De part et d'autre, de toute manière, on ne s'attendait pas vraiment à ce que les prix redescendent. Sauf si la hausse d'hier ne tenait plus ce matin, ce qui fut le cas en avril et la semaine dernière lorsque quelques détaillants s'y étaient essayés, avant de faire marche arrière très vite. «Étant donné le prix plancher de 93,2 ¢ [décrété par la Régie de l'énergie], il n'y aurait rien de surprenant à voir le prix de l'essence se maintenir au-dessus du dollar», a indiqué de son côté Carol Montreuil.

À l'échelle mondiale, certaines banques estiment que le prix du pétrole, en hausse de 60 % depuis un an, n'a pas fini de grimper, la Société générale, Deutsche Bank et Barclays Capital voyant tous le baril entre 65 et 75 $US d'ici à la fin de l'année. Mais d'autres, y compris au Canada, sont convaincus que la flambée est l'oeuvre des spéculateurs qui prévoient souvent la pire des situations.

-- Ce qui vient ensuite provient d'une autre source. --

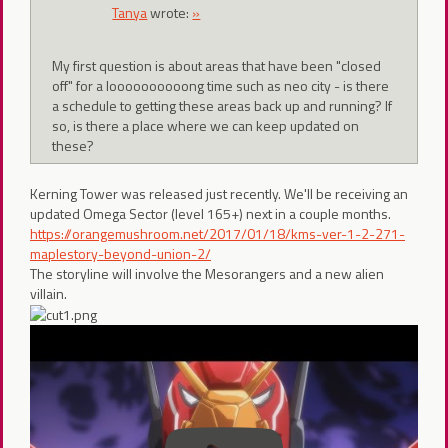
Tanya
wrote:
»
My first question is about areas that have been "closed
off" for a loooooooooong time such as neo city - is there
a schedule to getting these areas back up and running? If
so, is there a place where we can keep updated on
these?
Kerning Tower was released just recently. We'll be receiving an
updated Omega Sector (level 165+) next in a couple months.
https://orangemushroom.net/2017/01/18/kms-ver-1-2-271-
maplestory-beyond-union-2/
The storyline will involve the Mesorangers and a new alien
villain.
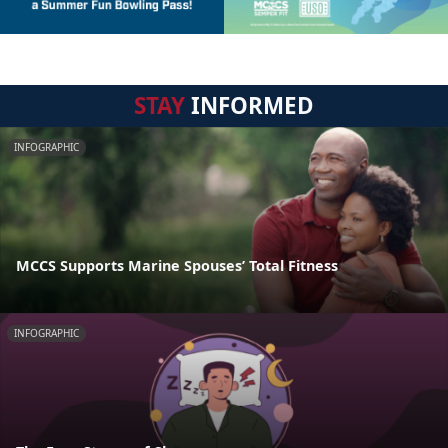
STAY
INFORMED
INFOGRAPHIC
MCCS Supports Marine Spouses’ Total Fitness
INFOGRAPHIC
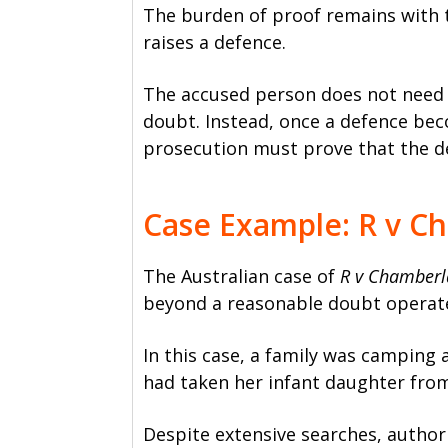
The burden of proof remains with 
raises a defence.
The accused person does not need 
doubt. Instead, once a defence bec
prosecution must prove that the d
Case Example: R v C
The Australian case of
R v Chamberl
beyond a reasonable doubt operates
In this case, a family was camping
had taken her infant daughter from
Despite extensive searches, author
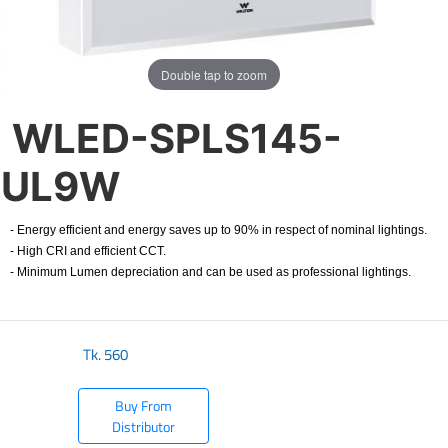
Double tap to zoom
WLED-SPLS145-
UL9W
- Energy efficient and energy saves up to 90% in respect of nominal lightings.
- High CRI and efficient CCT.
- Minimum Lumen depreciation and can be used as professional lightings.
Tk.
560
Buy From
Distributor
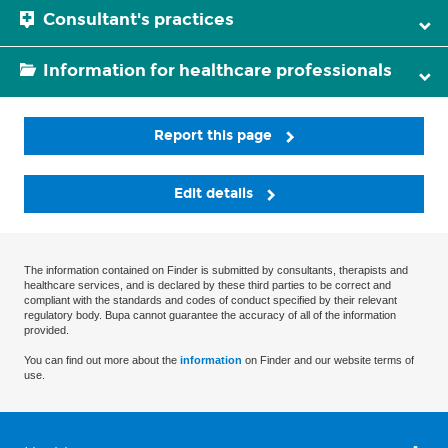
Consultant's practices
Information for healthcare professionals
Report this page
Edit details
The information contained on Finder is submitted by consultants, therapists and
healthcare services, and is declared by these third parties to be correct and
compliant with the standards and codes of conduct specified by their relevant
regulatory body. Bupa cannot guarantee the accuracy of all of the information
provided.
You can find out more about the
information
on Finder and our website terms of
use.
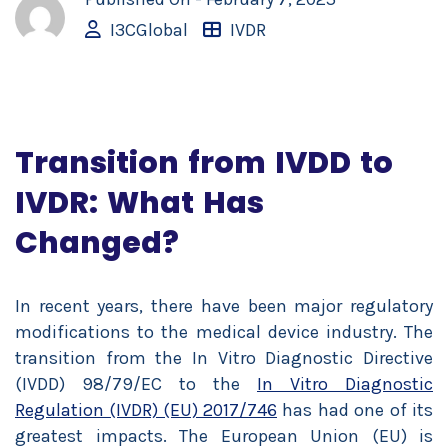
I3CGlobal
IVDR
Transition from IVDD to
IVDR: What Has
Changed?
In recent years, there have been major regulatory
modifications to the medical device industry. The
transition from the In Vitro Diagnostic Directive
(IVDD) 98/79/EC to the
In Vitro Diagnostic
Regulation (IVDR) (EU) 2017/746
has had one of its
greatest impacts. The European Union (EU) is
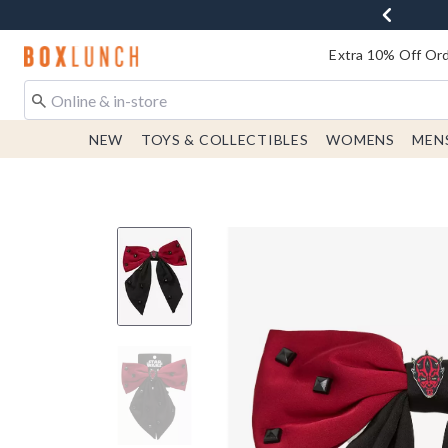
Redirect to Boxlunch Home Page
Extra 10% Off Ord
NEW
TOYS & COLLECTIBLES
WOMENS
MEN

De nombreux économistes consultés hier continuent de croire qu'un certain ralentissement de l'économie mondiale en 2006 devrait calmer la demande et faire revenir le baril entre 40 et 50 $US.

«Il y a beaucoup de fluctuations journalières, mais le principe est toujours le même», a dit Yannick Desnoyers, économiste principal à la Financière Banque Nationale. «Puisque l'offre et la demande sont presque en équilibre, tous les motifs sont bons pour pousser le prix un peu plus haut quand se présente une nouvelle défavorable. Et le fait que l'offre soit si près de la demande alimente la spéculation sur les marchés et rend le prix du pétrole plus sensible à toutes sortes de choses. Mais si on n'a pas atteint le sommet, on ne devrait pas être loin.»

Selon M. Desnoyers, les cours actuels du pétrole brut, influencés aussi par la demande chinoise, n'ont rien à voir avec la crise du début des années 80. «Pour avoir le même effet compte tenu de l'inflation, il faudrait que le cours du baril grimpe autour de 85 ou 90 $US», a-t-il estimé en rappelant que l'économie actuelle, par ailleurs, est beaucoup moins dépendante du pétrole qu'elle ne l'était il y a presque 25 ans.

Pour chaque économiste modéré, on trouvera toutefois un extrémiste. Comme la banque d'investissement du groupe Caisse d'Épargne, Ixis CIB, qui ne croit pas «déraisonnable» un baril à 380 $US d'ici à 10 ans.

Mais les marchés sont difficilement prévisibles. D'ailleurs, la hausse du cours du brut hier survenait en même temps que le président de l'Organisation des pays exportateurs de pétrole, cheikh Ahmad Al-Fahd Al-Sabah, évoquait l'idée de hausser la production de pétrole de 500 000 barils par jour afin de contrôler les prix. Ce genre de propos calme parfois le jeu, mais hier les marchés en ont carrément fait fi.

Plus près de nous, les analystes ne s'attendaient pas nécessairement à ce que la hausse continue du brut influe sur l'économie canadienne dans son ensemble. D'une part, le Canada exporte davantage de pétrole qu'il n'en importe, ce qui profite à certaines provinces plus qu'à d'autres, comme l'Alberta, Terre-Neuve et la Saskatchewan.

Mais aussi, selon Rick Eggleton, de la Banque de Montréal, les entreprises ont pris note de la situation et tentent déjà de contrôler leurs coûts. Cela fait en sorte que l'augmentation du prix du pétrole, pour l'instant du moins, n'a pas entraîné de pressions à la hausse sur l'inflation des biens de consommation. «De toute façon, nous prévoyons un baril entre 45 et 50 $US d'ici à l'an prochain», a-t-il dit.